Matthew Christian sent out messages to a few of his private collector groups on Facebook. He included his home address and asked that people send him their cards. He planned to gather them up and send them to Patrick. And while Matthew was waiting for responses, he dug through his own collection.
And out of 50,000 cards, he did not have a single Ryan Freel card.
But soon, a fellow collector shared Matthew’s post on Twitter. Others joined the search. Hundreds of others. Matthew remembers the first envelope that came in the mail.
"At first, it was actually packaged with not enough postage," Matthew says. "I think I owed the mailman like $2.60 or something. It was a plain white envelope. And it was just a stack of cards, I think, with a rubber band around them."

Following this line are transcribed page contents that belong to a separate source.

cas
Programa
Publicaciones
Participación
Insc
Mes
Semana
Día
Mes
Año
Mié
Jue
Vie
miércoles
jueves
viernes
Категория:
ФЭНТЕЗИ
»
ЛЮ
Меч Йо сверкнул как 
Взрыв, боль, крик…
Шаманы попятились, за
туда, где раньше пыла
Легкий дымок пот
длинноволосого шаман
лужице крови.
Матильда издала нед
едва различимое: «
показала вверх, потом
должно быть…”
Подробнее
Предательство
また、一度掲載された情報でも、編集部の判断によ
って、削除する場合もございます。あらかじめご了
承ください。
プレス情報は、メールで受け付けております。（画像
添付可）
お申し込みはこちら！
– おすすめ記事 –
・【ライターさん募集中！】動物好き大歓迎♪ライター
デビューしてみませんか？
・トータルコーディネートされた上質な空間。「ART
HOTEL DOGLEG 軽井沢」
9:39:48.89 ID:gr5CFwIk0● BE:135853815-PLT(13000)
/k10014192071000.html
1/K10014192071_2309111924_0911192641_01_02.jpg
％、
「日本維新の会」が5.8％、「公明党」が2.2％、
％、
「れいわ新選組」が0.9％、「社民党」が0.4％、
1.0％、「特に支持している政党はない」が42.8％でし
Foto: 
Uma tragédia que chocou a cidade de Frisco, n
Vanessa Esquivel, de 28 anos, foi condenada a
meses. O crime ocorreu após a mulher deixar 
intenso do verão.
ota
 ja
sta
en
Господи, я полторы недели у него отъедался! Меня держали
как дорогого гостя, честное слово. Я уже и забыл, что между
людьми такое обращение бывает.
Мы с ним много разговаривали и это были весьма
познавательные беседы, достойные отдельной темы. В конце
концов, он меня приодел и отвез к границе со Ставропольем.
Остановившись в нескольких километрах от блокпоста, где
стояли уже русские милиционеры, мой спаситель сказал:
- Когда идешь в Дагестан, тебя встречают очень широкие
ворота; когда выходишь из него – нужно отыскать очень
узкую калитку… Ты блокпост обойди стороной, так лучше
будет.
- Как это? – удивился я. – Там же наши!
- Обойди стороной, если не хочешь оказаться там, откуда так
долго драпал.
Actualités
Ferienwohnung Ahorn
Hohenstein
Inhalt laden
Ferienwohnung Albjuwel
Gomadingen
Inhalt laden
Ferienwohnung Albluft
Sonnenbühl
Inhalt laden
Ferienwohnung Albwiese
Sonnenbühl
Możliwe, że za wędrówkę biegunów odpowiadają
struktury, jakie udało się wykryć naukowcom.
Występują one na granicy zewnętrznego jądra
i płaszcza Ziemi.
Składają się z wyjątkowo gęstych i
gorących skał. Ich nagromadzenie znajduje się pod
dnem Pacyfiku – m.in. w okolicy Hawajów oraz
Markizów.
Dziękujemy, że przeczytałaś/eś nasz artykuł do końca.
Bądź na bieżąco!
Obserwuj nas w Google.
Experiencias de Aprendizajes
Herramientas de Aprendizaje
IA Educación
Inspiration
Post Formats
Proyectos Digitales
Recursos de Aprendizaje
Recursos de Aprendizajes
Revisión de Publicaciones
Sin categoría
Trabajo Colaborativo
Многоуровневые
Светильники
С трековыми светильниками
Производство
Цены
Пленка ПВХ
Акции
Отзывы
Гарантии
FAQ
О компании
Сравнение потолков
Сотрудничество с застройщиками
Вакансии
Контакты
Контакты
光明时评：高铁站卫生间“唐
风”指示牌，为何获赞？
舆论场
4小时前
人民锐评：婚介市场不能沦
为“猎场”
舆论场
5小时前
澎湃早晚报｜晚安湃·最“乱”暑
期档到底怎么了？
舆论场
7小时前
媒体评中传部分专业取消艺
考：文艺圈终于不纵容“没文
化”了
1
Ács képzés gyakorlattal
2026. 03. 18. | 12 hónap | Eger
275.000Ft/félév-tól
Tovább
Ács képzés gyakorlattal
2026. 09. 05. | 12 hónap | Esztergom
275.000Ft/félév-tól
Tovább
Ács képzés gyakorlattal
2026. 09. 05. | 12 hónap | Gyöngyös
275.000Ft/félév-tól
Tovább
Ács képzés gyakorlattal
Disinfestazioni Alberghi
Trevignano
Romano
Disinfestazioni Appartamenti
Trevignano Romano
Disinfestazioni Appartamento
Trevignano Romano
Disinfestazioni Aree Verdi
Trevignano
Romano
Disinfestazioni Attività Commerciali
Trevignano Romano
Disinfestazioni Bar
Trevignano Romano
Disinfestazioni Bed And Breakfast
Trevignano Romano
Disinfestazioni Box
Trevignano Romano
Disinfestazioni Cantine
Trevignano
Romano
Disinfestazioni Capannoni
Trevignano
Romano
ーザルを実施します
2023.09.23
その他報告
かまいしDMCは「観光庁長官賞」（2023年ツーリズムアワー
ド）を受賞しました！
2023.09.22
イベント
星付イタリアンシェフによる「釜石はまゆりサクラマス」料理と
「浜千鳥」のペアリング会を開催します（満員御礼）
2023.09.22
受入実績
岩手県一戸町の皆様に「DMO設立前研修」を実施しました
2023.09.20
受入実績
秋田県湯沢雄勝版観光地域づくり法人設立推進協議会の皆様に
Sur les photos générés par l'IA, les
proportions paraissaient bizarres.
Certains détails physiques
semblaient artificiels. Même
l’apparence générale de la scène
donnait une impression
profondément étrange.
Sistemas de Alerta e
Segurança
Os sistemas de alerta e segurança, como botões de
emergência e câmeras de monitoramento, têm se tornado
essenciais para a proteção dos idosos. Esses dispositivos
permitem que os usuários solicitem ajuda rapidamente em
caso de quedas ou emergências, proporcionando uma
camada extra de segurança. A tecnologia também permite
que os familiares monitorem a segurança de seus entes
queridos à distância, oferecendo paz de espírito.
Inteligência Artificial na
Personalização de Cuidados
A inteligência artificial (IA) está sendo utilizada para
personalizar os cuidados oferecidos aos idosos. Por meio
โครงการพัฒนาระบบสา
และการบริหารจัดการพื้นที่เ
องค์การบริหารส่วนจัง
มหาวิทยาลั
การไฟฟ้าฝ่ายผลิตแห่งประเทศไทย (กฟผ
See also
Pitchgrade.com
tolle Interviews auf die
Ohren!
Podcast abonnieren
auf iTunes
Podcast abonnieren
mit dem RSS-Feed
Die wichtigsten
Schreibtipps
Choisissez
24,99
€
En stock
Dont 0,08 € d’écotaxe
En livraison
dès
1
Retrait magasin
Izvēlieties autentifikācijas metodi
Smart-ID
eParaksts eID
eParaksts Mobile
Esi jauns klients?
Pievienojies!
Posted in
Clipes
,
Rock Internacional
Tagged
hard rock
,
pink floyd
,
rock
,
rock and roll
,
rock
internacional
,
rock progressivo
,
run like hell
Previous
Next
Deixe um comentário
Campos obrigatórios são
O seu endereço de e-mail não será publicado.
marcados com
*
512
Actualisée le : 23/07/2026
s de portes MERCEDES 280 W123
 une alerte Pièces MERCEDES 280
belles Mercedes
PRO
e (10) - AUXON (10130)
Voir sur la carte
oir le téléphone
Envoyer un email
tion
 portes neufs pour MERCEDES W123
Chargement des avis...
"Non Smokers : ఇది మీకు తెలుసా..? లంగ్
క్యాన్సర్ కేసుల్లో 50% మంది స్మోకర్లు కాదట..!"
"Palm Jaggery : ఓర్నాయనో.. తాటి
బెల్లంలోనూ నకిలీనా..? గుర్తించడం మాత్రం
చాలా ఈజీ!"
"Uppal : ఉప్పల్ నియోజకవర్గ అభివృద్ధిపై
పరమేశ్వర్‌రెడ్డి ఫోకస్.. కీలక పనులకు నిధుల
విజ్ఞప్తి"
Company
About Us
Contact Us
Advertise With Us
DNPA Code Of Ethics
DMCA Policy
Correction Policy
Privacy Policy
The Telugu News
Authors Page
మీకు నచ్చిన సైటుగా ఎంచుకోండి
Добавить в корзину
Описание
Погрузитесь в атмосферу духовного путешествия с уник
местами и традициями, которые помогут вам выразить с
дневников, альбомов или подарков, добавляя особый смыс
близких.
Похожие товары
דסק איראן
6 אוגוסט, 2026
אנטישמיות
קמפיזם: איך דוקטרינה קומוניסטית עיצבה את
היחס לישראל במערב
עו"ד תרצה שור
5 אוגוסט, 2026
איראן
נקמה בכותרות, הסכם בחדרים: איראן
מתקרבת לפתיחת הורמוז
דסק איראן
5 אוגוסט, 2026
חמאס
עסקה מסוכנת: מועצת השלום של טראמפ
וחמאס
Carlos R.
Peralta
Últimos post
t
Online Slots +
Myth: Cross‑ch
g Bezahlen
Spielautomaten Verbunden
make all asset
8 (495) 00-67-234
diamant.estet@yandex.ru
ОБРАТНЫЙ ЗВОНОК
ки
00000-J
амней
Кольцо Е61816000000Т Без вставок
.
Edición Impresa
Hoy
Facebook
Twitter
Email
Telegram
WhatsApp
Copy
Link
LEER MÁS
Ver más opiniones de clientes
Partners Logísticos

The cards kept coming in. Matthew says that, at his busiest, he was receiving 15 packages a day from as far away as Honduras. And while most of the cards were relatively commonplace, others — like a shimmering, one-of-a-kind card he received recently — would make an avid collector’s eyes light up.
"They made one of this card and that is it," Matthew says. "It's the golden ticket. Probably his highest value card, if I had to guess. And somebody was willing to send that and donate it to the family. So, pretty incredible."
The outpouring of support hasn’t stopped at just baseball cards. Anything commemorating Ryan's baseball career has shown up at Matthew Christian’s house in Montana.
"I've gotten Ryan Freel jerseys," Matthew says. "An 8x10 photo of Ryan, autographed by Ryan. Three or four baseballs he signed. I got a baseball from a gentleman that said, ‘Hey, Ryan flipped this baseball to me at the end of a game when I was 6 years old.’ "
Along with the cards and the memorabilia, Matthew has received letters for the Freel family. Many of them share fond memories of Ryan’s playing days and admiration for the player who gave his all to baseball.
"Humanity can be awesome, and this case is another case of it," Matthew says.
Just a few weeks ago, Patrick Freel received a box in the mail, postmarked from Montana.
"When it came in, my god was it heavy," Patrick says. "At least 30 or 40 pounds. Oh, my god. I've never seen so many cards. Two hundred and fifty different cards, times 20 to 30 each. There were some there I didn't even know about."
Patrick is now busy sorting the thousands of cards into three binders. He says he’ll have them ready for his granddaughters by Christmas, almost six years to the day since their father died. As for Matthew Christian, he and Patrick still keep in touch. And he says he’ll keep sending cards as long as they continue to trickle in.
"I don't plan to keep one card," Matthew says. "Not at all. Really, I just want to see the smile on the girls' faces. That's it."
This segment aired on September 1, 2018.